→ **Assigned task**
Below are the records; copy exactly the lines from the first through the one containing "middle mcp: (189, 148)", both included, and leave out the pictures.

→ **Data shown**
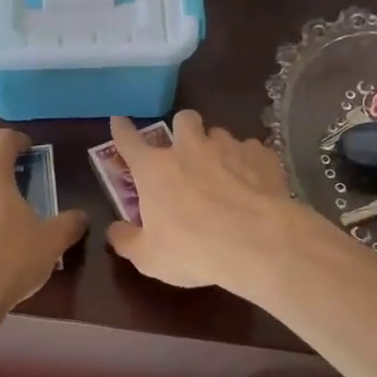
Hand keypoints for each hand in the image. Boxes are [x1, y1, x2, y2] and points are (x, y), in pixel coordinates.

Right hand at [104, 111, 308, 292]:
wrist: (258, 243)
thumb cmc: (193, 249)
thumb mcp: (149, 257)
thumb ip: (127, 241)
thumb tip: (114, 231)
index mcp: (154, 169)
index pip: (129, 140)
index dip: (122, 130)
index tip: (119, 121)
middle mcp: (189, 148)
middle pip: (183, 119)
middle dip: (182, 128)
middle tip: (185, 150)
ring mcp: (228, 148)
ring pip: (219, 133)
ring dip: (216, 147)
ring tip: (223, 171)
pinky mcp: (261, 156)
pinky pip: (251, 150)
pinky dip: (248, 162)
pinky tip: (254, 183)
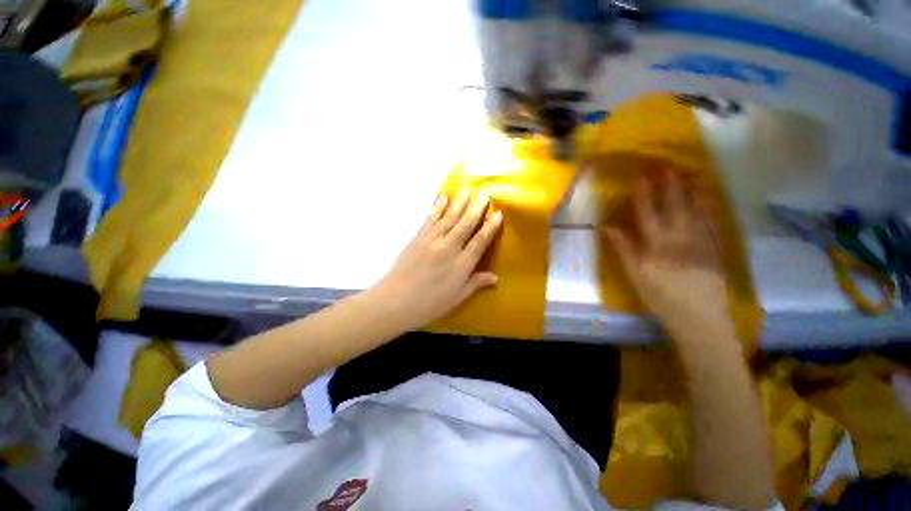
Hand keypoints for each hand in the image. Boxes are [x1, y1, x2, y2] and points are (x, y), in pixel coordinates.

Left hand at [372, 190, 502, 330]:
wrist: (396, 300)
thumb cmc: (430, 303)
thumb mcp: (457, 297)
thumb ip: (476, 284)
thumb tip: (496, 278)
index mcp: (461, 264)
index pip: (480, 242)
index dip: (490, 228)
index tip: (499, 214)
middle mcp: (449, 248)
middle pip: (465, 224)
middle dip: (476, 208)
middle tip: (485, 193)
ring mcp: (432, 240)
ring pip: (449, 218)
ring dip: (459, 203)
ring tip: (466, 189)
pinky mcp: (418, 238)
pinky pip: (431, 219)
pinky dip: (438, 207)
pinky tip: (443, 198)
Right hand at [605, 172, 730, 334]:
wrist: (700, 318)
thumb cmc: (661, 298)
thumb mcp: (636, 276)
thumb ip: (624, 250)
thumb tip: (608, 228)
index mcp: (657, 247)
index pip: (648, 215)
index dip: (643, 196)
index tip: (641, 178)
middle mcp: (681, 240)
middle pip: (674, 208)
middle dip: (670, 186)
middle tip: (668, 167)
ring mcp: (701, 243)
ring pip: (696, 212)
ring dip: (692, 192)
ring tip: (690, 175)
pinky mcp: (715, 249)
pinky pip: (712, 223)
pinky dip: (709, 208)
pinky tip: (707, 198)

→ **Task solution**
Hand keypoints for each hand in the image. Boxes are [x1, y1, x2, y2] and points are (x, y), in pixel coordinates.

Right hand at [104, 111, 308, 292]:
wrist: (258, 243)
thumb cmc: (193, 249)
thumb mcp: (149, 257)
thumb ip: (127, 241)
thumb tip: (114, 231)
index mcp: (154, 169)
index pip: (129, 140)
index dip: (122, 130)
index tip: (119, 121)
middle mcp: (189, 148)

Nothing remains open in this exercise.